Tom Grace, an eyewitness of a shooting that took place at the campus of Kent State University, described his emotions and feelings related to this event. During the student demonstration against the U.S. intervention in Cambodia, the National Guardsmen came and started to make the students leave by bayonets, tear-gas, stones, and shooting. Four students were killed during this event, nine were wounded, and many received a psychologically traumatic experience.
When the National Guardsmen came to the university, Grace felt that the presence of these armed people at the campus was wrong and hostile. He thought that it was them who should leave the university, and not the students who lived and studied there. After the trial, the officers were not punished for killing innocent people, but Grace supposed that some of them feel guilty for that.
Grace’s account of events allows one to see the event with the eyes of a person who was there. It could serve as evidence during the trial against the officers who shot the students.

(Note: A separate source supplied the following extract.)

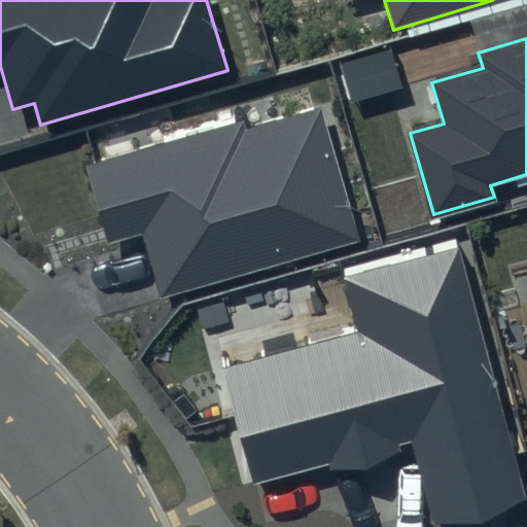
[(392,48),(341,63),(352,102),(403,86),(392,48)]
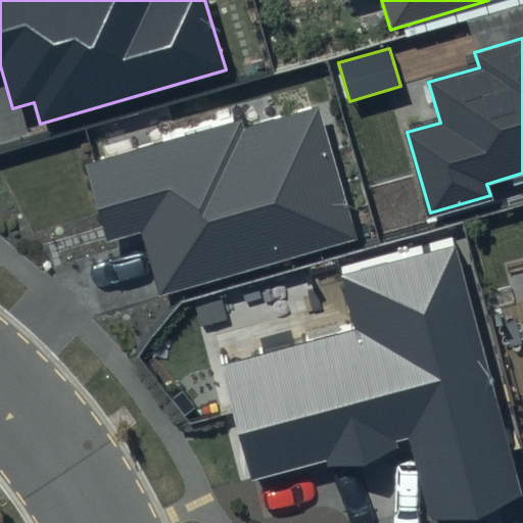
[(242,120),(87,164),(108,240),(144,230),(162,291),(353,236),(317,107),(244,129),(242,120)]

As for the inscription of the memorial, Grace’s variant “On May 4, 1970, units of the Ohio National Guard Company H. 107th Armored Cavalry (Troop G) and Company A, 145th Infantry Regiment shot and killed four student protesters and wounded nine others during a demonstration against the U.S. invasion of Cambodia” describes the event as it is (Grace, 1970). However, it perhaps does not allow to feel the horror that felt these students and the injustice of their shooting. I would suggest an inscription: “Here four students who wanted to live in a peaceful country were killed by the soldiers of this country. May 4, 1970”. It can make the reader remember the student’s ideas for which they had to die and to realize that the soldiers that were supposed to protect the people shot them instead.
Work Cited
Grace, Tom. The Shooting at Kent State, 1970.